**BRIEF:**
From the data below, return word for word everything from the line containing "the pattern 10h14;" down to the line containing "Observed: 11h42", with both of those lines included.

**** DATA TO PROCESS

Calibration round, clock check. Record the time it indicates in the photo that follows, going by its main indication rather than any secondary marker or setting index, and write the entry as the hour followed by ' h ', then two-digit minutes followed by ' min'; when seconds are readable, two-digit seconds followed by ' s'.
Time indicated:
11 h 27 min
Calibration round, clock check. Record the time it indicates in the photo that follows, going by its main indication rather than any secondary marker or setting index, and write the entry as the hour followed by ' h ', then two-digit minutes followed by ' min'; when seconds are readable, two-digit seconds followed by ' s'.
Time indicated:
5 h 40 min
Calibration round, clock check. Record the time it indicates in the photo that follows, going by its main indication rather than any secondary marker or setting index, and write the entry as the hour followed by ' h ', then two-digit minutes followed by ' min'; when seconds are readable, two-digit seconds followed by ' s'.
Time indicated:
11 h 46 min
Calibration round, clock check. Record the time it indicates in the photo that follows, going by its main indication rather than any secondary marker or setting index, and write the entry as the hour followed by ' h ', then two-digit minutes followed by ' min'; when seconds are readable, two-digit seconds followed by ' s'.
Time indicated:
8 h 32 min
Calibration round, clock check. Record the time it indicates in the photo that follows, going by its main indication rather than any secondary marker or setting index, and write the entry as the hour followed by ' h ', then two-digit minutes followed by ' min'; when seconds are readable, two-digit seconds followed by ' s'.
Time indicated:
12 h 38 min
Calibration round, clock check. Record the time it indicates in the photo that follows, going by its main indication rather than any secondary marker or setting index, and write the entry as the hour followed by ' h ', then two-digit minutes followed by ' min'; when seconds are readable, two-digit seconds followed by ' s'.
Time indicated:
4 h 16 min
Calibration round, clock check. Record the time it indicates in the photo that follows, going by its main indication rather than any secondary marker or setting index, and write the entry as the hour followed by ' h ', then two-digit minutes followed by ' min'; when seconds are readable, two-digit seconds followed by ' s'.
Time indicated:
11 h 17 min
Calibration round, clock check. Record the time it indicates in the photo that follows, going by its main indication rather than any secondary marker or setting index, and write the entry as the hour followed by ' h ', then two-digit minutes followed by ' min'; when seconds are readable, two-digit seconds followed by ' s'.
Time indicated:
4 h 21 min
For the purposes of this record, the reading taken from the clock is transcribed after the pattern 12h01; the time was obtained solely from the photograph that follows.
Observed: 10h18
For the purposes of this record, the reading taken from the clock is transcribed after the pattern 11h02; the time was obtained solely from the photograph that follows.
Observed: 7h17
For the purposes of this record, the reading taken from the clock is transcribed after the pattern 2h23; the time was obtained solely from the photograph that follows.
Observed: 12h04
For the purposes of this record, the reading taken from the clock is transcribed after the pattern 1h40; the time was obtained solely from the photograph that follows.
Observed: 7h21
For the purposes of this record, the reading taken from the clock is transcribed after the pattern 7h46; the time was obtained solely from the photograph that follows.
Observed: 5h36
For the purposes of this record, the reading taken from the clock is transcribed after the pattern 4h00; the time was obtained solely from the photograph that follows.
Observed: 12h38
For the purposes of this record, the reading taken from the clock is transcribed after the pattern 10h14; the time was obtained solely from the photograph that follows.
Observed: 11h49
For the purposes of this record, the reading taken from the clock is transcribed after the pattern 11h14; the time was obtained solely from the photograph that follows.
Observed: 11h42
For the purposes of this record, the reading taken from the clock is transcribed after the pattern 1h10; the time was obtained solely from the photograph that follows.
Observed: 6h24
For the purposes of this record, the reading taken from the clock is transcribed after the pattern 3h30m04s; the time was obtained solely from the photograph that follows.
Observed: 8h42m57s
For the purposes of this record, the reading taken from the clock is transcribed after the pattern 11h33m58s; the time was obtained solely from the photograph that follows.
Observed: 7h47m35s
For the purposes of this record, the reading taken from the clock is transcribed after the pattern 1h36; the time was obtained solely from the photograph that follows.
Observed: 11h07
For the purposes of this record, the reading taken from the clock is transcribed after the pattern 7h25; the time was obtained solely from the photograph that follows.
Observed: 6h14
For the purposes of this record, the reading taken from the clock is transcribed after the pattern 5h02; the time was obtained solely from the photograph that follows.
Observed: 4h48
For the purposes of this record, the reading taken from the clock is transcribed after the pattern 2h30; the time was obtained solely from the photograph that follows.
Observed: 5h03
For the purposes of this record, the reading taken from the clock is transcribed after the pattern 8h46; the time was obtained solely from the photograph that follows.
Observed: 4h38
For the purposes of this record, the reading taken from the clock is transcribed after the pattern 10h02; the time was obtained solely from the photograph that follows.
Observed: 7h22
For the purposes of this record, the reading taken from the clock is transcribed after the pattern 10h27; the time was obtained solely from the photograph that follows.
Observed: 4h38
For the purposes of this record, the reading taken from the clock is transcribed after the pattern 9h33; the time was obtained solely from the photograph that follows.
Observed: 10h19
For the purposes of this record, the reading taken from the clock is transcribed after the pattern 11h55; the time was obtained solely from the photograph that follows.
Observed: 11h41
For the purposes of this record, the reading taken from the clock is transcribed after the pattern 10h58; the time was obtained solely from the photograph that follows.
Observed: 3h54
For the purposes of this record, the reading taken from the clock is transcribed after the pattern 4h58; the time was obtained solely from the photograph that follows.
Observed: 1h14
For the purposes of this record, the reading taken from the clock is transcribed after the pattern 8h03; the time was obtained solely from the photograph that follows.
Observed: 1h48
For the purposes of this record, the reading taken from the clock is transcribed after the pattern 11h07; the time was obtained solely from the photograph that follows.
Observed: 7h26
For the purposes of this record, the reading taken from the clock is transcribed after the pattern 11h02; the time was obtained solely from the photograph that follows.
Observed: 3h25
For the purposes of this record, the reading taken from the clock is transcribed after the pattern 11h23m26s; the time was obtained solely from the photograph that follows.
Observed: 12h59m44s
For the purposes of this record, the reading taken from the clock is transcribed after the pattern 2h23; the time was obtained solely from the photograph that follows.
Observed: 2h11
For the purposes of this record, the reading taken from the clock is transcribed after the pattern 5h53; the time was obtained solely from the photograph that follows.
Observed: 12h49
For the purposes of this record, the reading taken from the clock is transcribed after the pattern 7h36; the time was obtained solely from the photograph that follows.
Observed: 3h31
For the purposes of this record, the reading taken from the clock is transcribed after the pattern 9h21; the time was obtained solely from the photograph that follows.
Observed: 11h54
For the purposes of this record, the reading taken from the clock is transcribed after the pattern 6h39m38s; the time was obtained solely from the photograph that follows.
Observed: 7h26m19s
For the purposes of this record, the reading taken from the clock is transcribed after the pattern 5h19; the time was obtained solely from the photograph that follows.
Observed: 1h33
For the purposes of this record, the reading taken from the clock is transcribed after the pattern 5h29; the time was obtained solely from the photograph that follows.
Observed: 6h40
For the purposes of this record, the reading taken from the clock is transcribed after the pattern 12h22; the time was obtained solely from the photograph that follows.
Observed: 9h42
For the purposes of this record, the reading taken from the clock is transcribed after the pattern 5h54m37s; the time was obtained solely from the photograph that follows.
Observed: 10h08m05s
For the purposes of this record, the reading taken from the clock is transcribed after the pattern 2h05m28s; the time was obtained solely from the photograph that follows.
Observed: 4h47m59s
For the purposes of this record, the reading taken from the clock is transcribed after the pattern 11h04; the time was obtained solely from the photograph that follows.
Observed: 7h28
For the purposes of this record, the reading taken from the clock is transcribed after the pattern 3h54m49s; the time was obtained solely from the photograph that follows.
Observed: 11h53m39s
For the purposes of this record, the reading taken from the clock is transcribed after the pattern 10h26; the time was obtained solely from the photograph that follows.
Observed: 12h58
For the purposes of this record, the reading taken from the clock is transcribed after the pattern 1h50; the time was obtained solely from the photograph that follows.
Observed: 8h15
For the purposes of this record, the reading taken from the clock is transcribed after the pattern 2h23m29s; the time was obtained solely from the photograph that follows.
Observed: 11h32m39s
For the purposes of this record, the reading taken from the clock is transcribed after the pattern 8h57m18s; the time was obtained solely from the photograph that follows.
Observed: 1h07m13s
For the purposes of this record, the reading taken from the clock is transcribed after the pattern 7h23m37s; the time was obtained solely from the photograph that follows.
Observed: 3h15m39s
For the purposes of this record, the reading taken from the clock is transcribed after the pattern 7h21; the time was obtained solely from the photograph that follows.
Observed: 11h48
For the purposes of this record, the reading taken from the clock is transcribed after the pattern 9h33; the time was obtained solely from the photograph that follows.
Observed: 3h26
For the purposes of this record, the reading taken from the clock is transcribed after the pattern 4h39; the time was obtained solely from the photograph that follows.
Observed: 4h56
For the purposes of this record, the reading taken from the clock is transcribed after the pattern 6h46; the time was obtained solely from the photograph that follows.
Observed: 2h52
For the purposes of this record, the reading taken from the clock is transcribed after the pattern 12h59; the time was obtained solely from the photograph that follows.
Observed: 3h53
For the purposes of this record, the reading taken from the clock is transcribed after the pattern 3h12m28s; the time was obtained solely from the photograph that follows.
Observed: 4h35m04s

********

**SOLVED EXERCISE:**
For the purposes of this record, the reading taken from the clock is transcribed after the pattern 10h14; the time was obtained solely from the photograph that follows.
Observed: 11h49
For the purposes of this record, the reading taken from the clock is transcribed after the pattern 11h14; the time was obtained solely from the photograph that follows.
Observed: 11h42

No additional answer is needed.